Whether it was the United States Commission on Civil Rights …

… excoriating the school district in the late 70s, particularly the LAUSD Board of Education, for essentially doing nothing for more than a decade in response to the damning Crawford Case …

… which was supposed to finally force the school district to begin providing improved educational opportunity to historically underserved students after decades of having operated schools that reinforced, rather than leaned against, the wanton discrimination happening across the city.

Or whether it was the Chanda Smith Case of the early 90s …

…that documented the school district’s abject failure to adequately serve special education students …

… ultimately resulting in an Independent Monitor being imposed who oversaw the district’s special education efforts until just a few years ago.

Or whether it was UTLA flexing its muscles on school board elections in the 1980s …

… where in addition to increased pay for teachers the top priority was getting the school board to agree to allow the union to begin collecting “agency fees.”

‘Agency Fee’ Issue

In addition to its dissatisfaction with salary negotiations, UTLA is at odds with the school board over the issue of whether teachers who do not belong to the union should pay an “agency fee” to UTLA because the union is their bargaining agent in negotiations with the board. (About 6,000 of the school system’s 26,000 teachers do not belong to the union.)

Several on the board, including Goldberg, resisted at first, but ultimately after a strike in 1989 …

… and another round of elections in ’91 …

…UTLA prevailed.

Goldberg rationalized the board’s capitulation thusly.

Jackie Goldberg, a Los Angeles teacher and a U.T.L.A. member who served on the school board for eight years, was first elected to the board with the U.T.L.A.’s support. But she did not receive its endorsement for her second term.

Union support, she says, provides “credibility,’’ money for mailings, and, in districts where many teachers live, can translate into votes.

As for the decision to give the union the right to charge agency fees, she says, “If you elect pro-labor people, you’re going to get pro-labor votes.’’

And, thus was created the political money juggernaut allowing UTLA to achieve de facto control over the LAUSD board that we all have been contending with ever since. It creates perhaps one of the bitterest ironies that we advocates for improved public education have to confront, which is the fact that Goldberg rails against charter school funders’ political contributions as being in someway undemocratic …
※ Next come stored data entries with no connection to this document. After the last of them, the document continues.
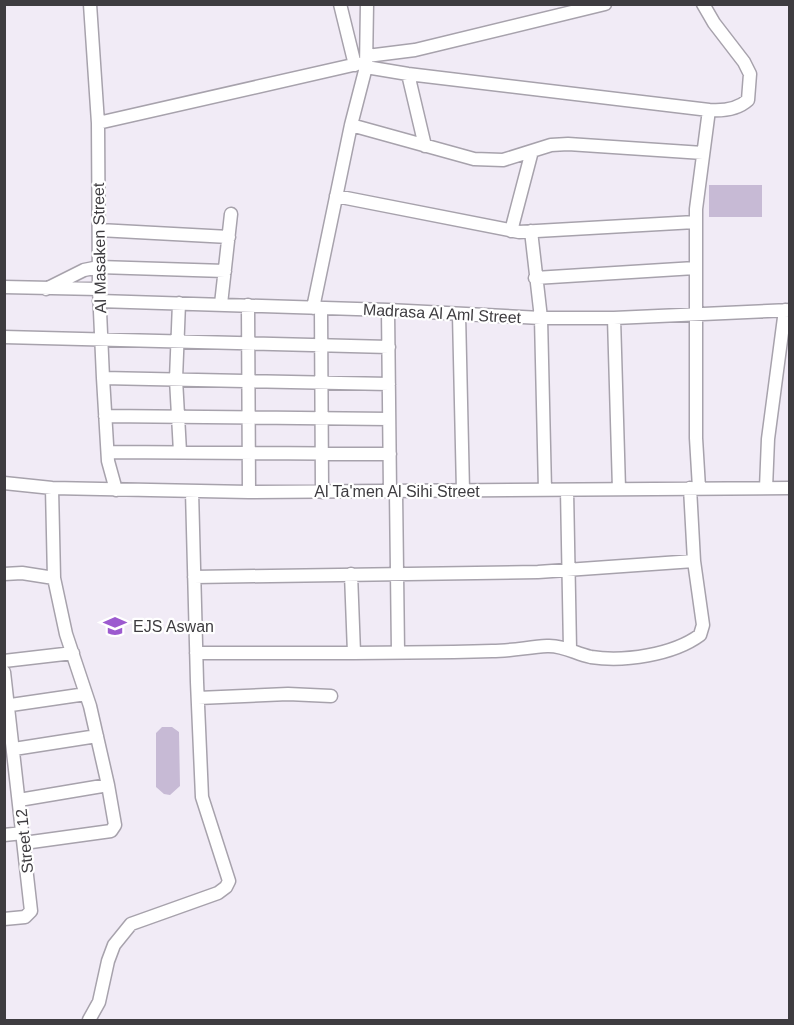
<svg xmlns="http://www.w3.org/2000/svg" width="794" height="1025" viewBox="0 0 794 1025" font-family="Helvetica,sans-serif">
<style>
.pitch{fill:#c7bad5}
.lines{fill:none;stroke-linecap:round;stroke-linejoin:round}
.minor-casing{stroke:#a7a2ac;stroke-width:15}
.minor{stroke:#fff;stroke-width:12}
.labels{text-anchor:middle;stroke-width:4.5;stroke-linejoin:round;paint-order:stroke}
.street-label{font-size:16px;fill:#3e3c40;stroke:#fff}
.poi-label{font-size:16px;fill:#3e3c40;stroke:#fff;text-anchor:start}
</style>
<rect width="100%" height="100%" fill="#f1ebf6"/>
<path class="pitch" d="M709 185H762V217H709Z
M162 727H172L179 732 180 786 170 795 164 794 156 787V733Z"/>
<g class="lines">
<g class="minor-casing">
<path id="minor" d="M90 4 98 123 99 289 103 378 108 461 116 490
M340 4 355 65
M367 56 415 50 605 4
M366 67 408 74 709 110C723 111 737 110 748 100L750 74 744 62 714 23 703 4
M408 74 425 146
M98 123 366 62
M351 125 474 159 503 160 551 145 568 144 703 153
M336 196 519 232 695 222
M99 230 229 237
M511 231 532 151
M531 231 541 318 545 490
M535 278 695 268
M4 287 99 289
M46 289 84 270 99 267 225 271
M99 301 388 310 541 318H614L790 310
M179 303 176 379 180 452
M221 304 231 214
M248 305 249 492
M313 308 351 125 366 67 367 4
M321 308 322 492
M388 310 390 492
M459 314 463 491
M614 318 619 489
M4 337 389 347
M103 378 389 384
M105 416 389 419
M108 452 390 454
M4 483 52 488 249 492 790 488
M52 488 54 578
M699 488 696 438V209L709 110
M766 488 768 439 785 310
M567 490 570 649
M396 492 398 652
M4 574 22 573 54 578 66 634 90 706 108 785 115 825 111 831 24 843
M351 574 354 653
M194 577 538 572 694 561
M196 653C295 653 394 654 492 651 511 651 529 647 547 646 563 645 576 654 591 657 624 662 673 655 700 635L703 625 694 561 690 488
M4 661 73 653
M4 672 31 911 25 917 4 919
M198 698 288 694 331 696
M4 706 86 694
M14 749 97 736
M19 800 108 785
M4 835 23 833
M89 1020 99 1002 108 961 114 945 131 924 218 893 226 887 229 881 202 797 197 682 192 491"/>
</g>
<use href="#minor" class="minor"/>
</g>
<defs>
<g id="school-bare" transform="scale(1.8)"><path d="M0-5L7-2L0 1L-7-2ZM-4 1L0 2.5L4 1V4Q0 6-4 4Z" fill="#9c5acf" stroke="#fff" stroke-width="2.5" paint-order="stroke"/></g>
</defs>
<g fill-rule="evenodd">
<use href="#school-bare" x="115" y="626"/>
</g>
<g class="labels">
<g class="street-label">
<text transform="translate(99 248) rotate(-91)" y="6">Al Masaken Street</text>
<text transform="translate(442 313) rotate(3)" y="6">Madrasa Al Aml Street</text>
<text x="397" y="497">Al Ta'men Al Sihi Street</text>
<text transform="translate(24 841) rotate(-96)" y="6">Street 12</text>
</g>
<g class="poi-label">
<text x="133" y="632">EJS Aswan</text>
</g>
</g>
<rect width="794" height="1025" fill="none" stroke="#3e3c40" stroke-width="12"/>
</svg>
…when she herself helped create a political money-machine in support of the status quo that dwarfs anything else on the landscape by orders of magnitude, and which has now been instrumental in her own re-ascendency to the board presidency of LA Unified.
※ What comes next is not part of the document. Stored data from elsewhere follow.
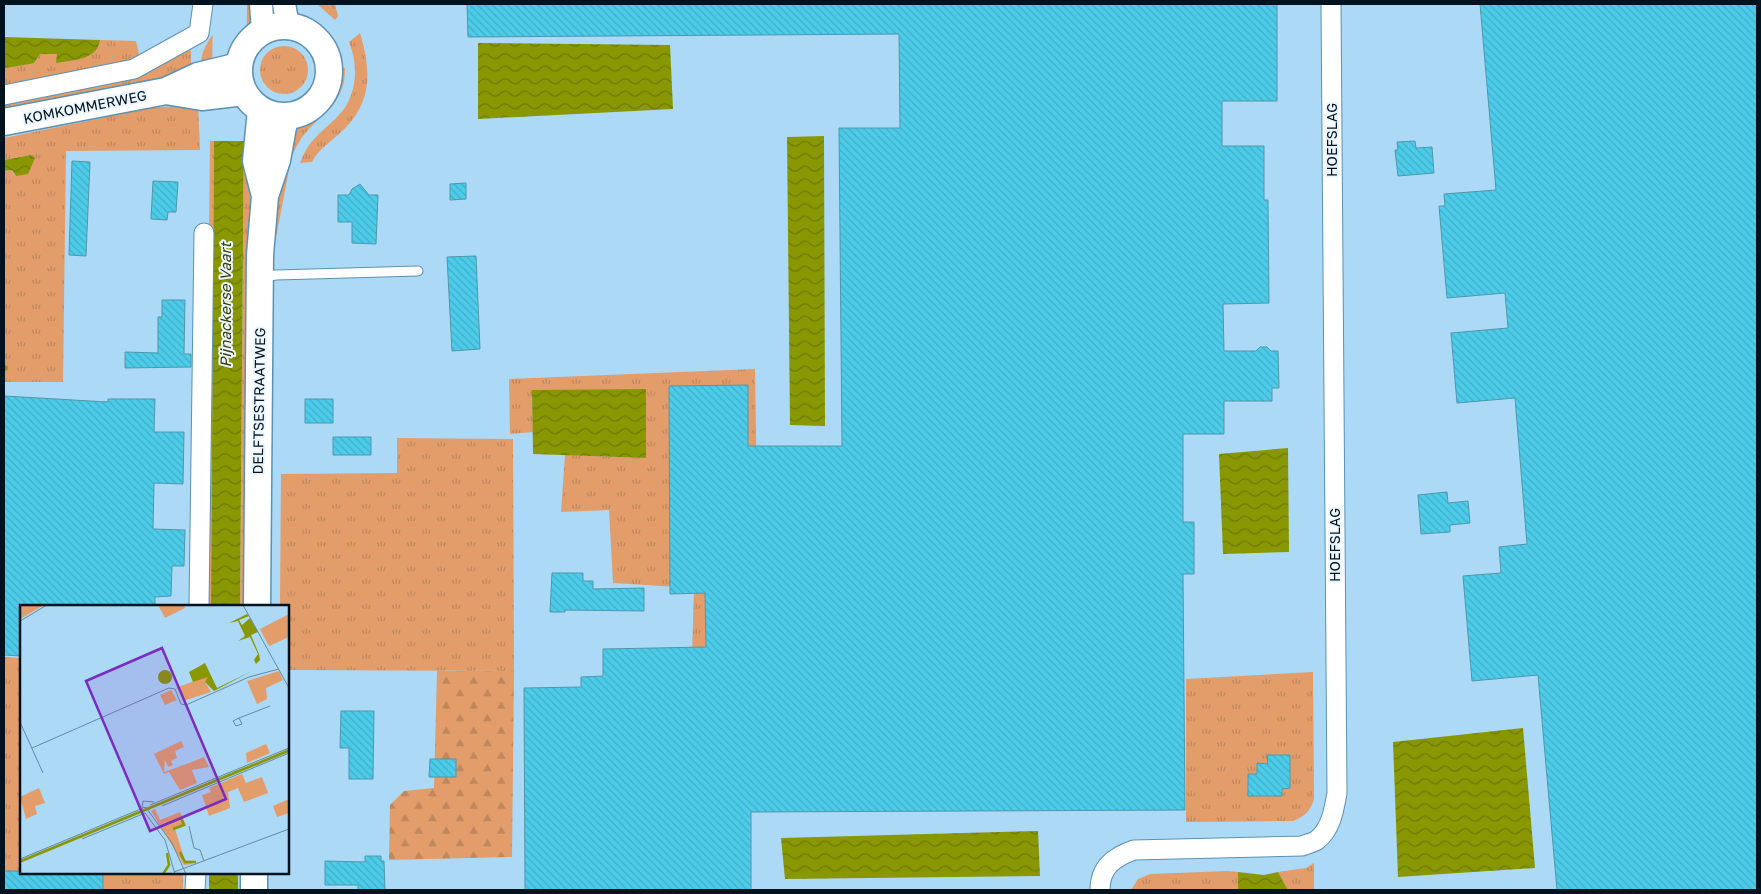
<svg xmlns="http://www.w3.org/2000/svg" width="1761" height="894" viewBox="0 0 1761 894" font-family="'Golos Text',sans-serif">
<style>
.grass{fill:url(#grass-tufts)}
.forest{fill:url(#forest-firs)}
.water{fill:url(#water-waves)}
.pier{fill:#acd9f6}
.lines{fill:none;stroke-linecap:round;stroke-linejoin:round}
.stream{stroke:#899703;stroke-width:5.5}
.building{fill:url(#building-back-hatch);stroke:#4f98aa}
.service-casing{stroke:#5a92b3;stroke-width:11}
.minor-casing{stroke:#5a92b3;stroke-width:21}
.tertiary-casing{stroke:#5a92b3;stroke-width:25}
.secondary-casing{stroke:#5a92b3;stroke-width:29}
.service{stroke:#fff;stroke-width:9}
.minor{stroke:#fff;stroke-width:19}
.tertiary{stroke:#fff;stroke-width:22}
.secondary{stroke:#fff;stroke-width:26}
.labels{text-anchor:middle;stroke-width:4;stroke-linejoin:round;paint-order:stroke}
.street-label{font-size:14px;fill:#00131f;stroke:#eaf5fd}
.water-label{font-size:15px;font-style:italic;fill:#363d09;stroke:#eaf5fd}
.inset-river{fill:none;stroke:#899703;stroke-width:2.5}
.inset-road{fill:none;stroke:#678aa0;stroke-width:1}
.view{fill:#7b2cbf;fill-opacity:0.15;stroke:#7b2cbf;stroke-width:2.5}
.inset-edge{fill:none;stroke:#00131f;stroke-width:2.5}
</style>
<defs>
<pattern id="grass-tufts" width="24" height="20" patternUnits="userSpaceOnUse" patternTransform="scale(1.25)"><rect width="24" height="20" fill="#e29d6b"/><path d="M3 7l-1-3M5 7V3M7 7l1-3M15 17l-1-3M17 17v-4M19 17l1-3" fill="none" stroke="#c0865c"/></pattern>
<pattern id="forest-firs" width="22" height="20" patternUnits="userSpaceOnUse" patternTransform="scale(1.25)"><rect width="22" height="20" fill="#e29d6b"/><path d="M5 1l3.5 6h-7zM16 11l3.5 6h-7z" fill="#c0865c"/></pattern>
<pattern id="water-waves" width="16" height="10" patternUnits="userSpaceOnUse" patternTransform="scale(1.25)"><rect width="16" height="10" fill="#899703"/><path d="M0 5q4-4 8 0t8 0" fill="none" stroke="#6e7a04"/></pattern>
<pattern id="building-back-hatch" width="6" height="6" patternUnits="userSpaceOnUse" patternTransform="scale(1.25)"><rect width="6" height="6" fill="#4dccea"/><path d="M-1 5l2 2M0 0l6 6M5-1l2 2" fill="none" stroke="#41aec8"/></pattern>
</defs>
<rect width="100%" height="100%" fill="#acd9f6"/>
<!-- grass -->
<path class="grass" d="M 240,4 L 254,4 C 253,10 253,17 252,24 C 247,40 215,58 201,68 C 199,42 225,22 240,4 Z
M 317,4 L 335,4 L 338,16 L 335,20 Z
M 360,33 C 372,73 372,105 339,134 C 329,143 318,150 312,162 L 300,163 C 310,137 321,134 339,115 C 357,96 359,66 349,42 Z
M 100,40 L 136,41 L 140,58 L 119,64 L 4,87 L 4,67 L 30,64 L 34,63 L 40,54 L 57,54 L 57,63 L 99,46 Z
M260 70a24 24 0 1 1 48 0a24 24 0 1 1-48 0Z
M 187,49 L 191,51 L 191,71 L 151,83 L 4,114 L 4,102 Z
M 337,68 L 345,68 C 345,100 329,108 309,129 C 300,138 296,147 291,159 L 274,248 L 272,249 C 275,204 284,166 297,123 C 301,120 306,118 311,115 C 328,105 335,87 337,68 Z
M 198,104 L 200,150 L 66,151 L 63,382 L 4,382 L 4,171 L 12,170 L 15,176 L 31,155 L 4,160 L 4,138 L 151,108 Z
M 214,140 L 211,606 L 205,606 L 210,141 Z
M 244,141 L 252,141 L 249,251 L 246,606 L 240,606 Z
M 755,369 L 760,692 L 691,691 L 694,588 L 613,583 L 609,510 L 561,512 L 565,455 L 646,458 L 532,390 L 533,432 L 510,434 L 509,379 Z
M 397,438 L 513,439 L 514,671 L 288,670 L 288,606 L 280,606 L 281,474 L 397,473 Z
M 4,657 L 21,658 L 21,873 L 183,873 L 183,890 L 4,890 Z
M 1313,672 L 1314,799 C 1310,812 1305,816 1293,821 L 1186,822 L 1186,679 Z
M 1314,863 L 1314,890 L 1288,890 L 1278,872 L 1306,868 Z
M 1228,871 L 1238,872 L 1238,890 L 1131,890 L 1138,879 L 1150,874 Z"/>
<!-- forest -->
<path class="forest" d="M 437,671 L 514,671 L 512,857 L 389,860 L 390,805 L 404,791 L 434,788 Z"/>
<!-- water -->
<path class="water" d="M 245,4 L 240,606 L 211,606 L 214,140 Z
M 4,37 L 100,40 C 98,60 72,60 56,63 L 57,54 L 40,54 L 34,63 L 30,64 L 5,68 Z
M 478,43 L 670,45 L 673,109 L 478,119 Z
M 824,136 L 825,426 L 790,425 L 787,137 Z
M 31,155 L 35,158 L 28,174 L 16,176 L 12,170 L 4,171 L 4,160 Z
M 646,389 L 646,458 L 533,454 L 532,390 Z
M 1288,448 L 1289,552 L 1223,554 L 1219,454 Z
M 1523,728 L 1535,868 L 1398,877 L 1393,742 Z
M 1038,831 L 1040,876 L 785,879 L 781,838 Z
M 1238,872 L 1264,875 L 1278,872 L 1288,890 L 1238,890 Z
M 209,873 L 238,873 L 238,890 L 209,890 Z"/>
<!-- pier -->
<path class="pier" d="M 213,4 L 247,4 L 246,141 L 211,141 Z"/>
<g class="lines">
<!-- stream -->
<path class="stream" d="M 4,368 L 5,368"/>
</g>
<!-- building -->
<path class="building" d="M 467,4 L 1277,4 L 1277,101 L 1222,101 L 1222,146 L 1264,146 L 1264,200 L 1268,200 L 1269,303 L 1223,304 L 1224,351 L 1256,351 L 1260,347 L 1267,347 L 1271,351 L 1278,351 L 1279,388 L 1272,388 L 1272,401 L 1224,401 L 1224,434 L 1183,434 L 1183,522 L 1194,522 L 1194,574 L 1183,574 L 1185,810 L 751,812 L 751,890 L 525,890 L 524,688 L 581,687 L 581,677 L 603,676 L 603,649 L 706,647 L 705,593 L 670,594 L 669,386 L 748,385 L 748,446 L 842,446 L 839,128 L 900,128 L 899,34 L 468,37 Z
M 1480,4 L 1757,4 L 1757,890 L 1557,890 L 1538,675 L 1472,681 L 1463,576 L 1501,573 L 1499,547 L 1527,544 L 1515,398 L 1457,403 L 1451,333 L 1508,328 L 1505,293 L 1447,298 L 1439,206 L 1445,206 L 1444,194 L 1496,190 Z
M 1415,141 L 1416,148 L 1432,147 L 1434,173 L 1398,176 L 1395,150 L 1398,150 L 1397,142 Z
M 72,161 L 90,162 L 86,256 L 69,255 Z
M 153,181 L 178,182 L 176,212 L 168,212 L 167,220 L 151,219 Z
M 466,183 L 466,199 L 450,200 L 450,184 Z
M 360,184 L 369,195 L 378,195 L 376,244 L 352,243 L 352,222 L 338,222 L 338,195 L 349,195 L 352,189 Z
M 476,256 L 480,349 L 452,351 L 447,257 Z
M 162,300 L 185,300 L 184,354 L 191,354 L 191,367 L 125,368 L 125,352 L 158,353 L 158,317 L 162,317 Z
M 4,396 L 108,402 L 108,399 L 155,399 L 154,432 L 184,432 L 183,484 L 154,483 L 153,529 L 185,530 L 184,566 L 172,566 L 171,596 L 155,597 L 155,606 L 21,606 L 21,656 L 4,655 Z
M 305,399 L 333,399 L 333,423 L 305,423 Z
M 333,437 L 371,437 L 371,455 L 333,455 Z
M 1447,492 L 1448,503 L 1468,501 L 1470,523 L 1450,525 L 1450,532 L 1421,534 L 1418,495 Z
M 552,573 L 583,573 L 583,581 L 593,581 L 593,589 L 644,588 L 644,611 L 565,610 L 565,612 L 550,612 Z
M 341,711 L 374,711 L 373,779 L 349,779 L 349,748 L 340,748 Z
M 1267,755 L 1290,755 L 1290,788 L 1282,789 L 1282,796 L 1248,796 L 1248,774 L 1257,774 L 1257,763 L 1268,764 Z
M 430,759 L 456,759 L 456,777 L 429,777 Z
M 365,856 L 381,856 L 381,861 L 384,861 L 385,890 L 358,890 L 358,885 L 325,885 L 325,861 L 365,862 Z
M 4,871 L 21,871 L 21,873 L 103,873 L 103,890 L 4,890 Z"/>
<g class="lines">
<!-- service casing -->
<g class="service-casing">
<path id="service" d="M 263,277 L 276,275 L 418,271"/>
</g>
<!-- minor casing -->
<g class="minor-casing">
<path id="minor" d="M 4,95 L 134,69 L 199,33 L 203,4
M 199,606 L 204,233
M 195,890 L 196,873
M 1100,890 C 1100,867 1114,857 1134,850 L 1302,846 C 1306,844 1313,843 1317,840 C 1331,829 1334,810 1337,793 L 1331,4"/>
</g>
<!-- tertiary casing -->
<g class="tertiary-casing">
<path id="tertiary" d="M 261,4 L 263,31
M 284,4 L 288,26"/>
</g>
<!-- secondary casing -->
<g class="secondary-casing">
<path id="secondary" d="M239 71a45 45 0 1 1 90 0a45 45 0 1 1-90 0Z
M 166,91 L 202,97 L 244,92
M 261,110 L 256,161 L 265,196
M 4,122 L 166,91 L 198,76 L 239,66
M 257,606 L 260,255 L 265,196 L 277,160 L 285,116
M 254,890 L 254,873"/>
</g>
<!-- service -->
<use href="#service" class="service"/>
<!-- minor -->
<use href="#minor" class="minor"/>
<!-- tertiary -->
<use href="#tertiary" class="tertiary"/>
<!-- secondary -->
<use href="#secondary" class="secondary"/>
</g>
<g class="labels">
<!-- street labels -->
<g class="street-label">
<text transform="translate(85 107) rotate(-11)" y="5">KOMKOMMERWEG</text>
<text transform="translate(1332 140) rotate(-90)" y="5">HOEFSLAG</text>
<text transform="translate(259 401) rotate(-89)" y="5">DELFTSESTRAATWEG</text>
<text transform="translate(1335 545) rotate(-90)" y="5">HOEFSLAG</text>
</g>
<!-- water labels -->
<g class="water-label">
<text transform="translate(226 305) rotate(-90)" y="5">Pijnackerse Vaart</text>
</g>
</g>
<!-- overview -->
<g transform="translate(20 605)">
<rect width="269" height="269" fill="#acd9f6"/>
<path d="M 0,0 L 24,0 L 0,14 ZM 138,0 L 164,0 L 165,3 L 145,13 ZM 269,9 L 269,32 L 249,41 L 240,24 ZM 259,66 L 263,75 L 246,83 L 247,94 L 237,99 L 227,76 ZM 188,71 L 189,75 L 185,77 L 191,87 L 163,96 L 162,88 L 156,83 ZM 151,85 L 157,95 L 145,100 L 140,90 ZM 161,136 L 164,142 L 155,146 L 157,153 L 151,156 L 153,160 L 148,162 L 145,155 L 144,167 L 169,158 L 177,178 L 160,185 L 149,167 L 144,169 L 134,149 ZM 246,139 L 250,148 L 227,158 L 226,148 ZM 222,169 L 226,178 L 242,172 L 248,188 L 224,197 L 218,183 L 208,187 L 210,203 L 204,188 L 210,203 L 189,211 L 182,190 L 191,187 L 189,183 ZM 19,183 L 25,198 L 15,201 L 17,209 L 6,214 L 0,192 ZM 269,194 L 269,208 L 257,212 L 253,201 ZM 135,204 L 140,215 L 160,207 L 166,220 L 155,224 L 165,256 L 173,259 L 164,260 L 131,206 Z" fill="#e29d6b"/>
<path d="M 184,152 L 189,162 L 171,165 L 169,158 Z" fill="#e29d6b"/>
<path d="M 227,9 L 229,11 L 219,15 L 222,20 L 230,13 L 238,27 L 231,30 L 239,49 L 240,55 L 236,59 L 234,55 L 238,49 L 230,32 L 218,36 L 225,31 L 218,16 L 209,18 ZM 185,58 L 197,83 L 232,66 L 194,86 L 185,77 L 188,72 L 173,77 L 169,67 ZM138 72a7 7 0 1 1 14 0a7 7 0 1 1-14 0ZM 269,144 L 269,147 L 0,258 L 0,255 Z" fill="#899703"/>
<path class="inset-river" d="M 153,224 L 164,220 L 161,213M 160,247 L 165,257 L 176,257M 143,269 L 149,260 L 147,248"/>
<path class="inset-road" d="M 223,0 L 269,83M 0,16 L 27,0M 219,113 L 213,116 L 216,121 L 222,119 L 219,113 L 250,101M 0,117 L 23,168M 12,143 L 149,83 L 155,84 L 161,99 L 166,100 L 229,72 L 259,64M 130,200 L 269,143M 142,201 L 269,148M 127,203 L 122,202 L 123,196 L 134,197M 127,204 L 152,238 L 166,269M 169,221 L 174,243 L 180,245 L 184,256M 62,234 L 125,208 L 145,235 L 155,269M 0,254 L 123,203M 154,267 L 269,224"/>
<path class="view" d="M 142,43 L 206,194 L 130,226 L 66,76 Z"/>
<rect width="269" height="269" class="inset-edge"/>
</g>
<!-- border -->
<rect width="1761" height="894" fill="none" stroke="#00131f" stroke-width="10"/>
</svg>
This, CharterFolk, is the orchard-scale experience of inequity and poor performance in public education in Los Angeles over the past half century that Establishment interests know to be the truth but which they hope the public spends as little time focusing on as possible.

So they shift as much attention as possible to charter school cherries.

We will see how the board ultimately decides to vote on charter school matters.

My own sense is that on renewal matters, we’re likely to see decisions like the ones we’re seeing in Denver. There are just too many reasons why in-your-face non-renewal votes to close schools that parents love just aren’t viable.

But on other issues… special education, facilities, budgeting, political funding … I will be surprised if we don’t see a UTLA-aligned board attempt to use charter school business to keep focus off its own.

It’s why it’s so important we keep educating ourselves as deeply as we can about the true history of the school district.

It reflects a general condition I believe to be true in many other places as well.

The more we know the true history of public education in our country, and the more we bring it out, the less a distorted version of that history can be used against us.

Or perhaps better said:

The more history is brought to light, the more we see it’s on our side.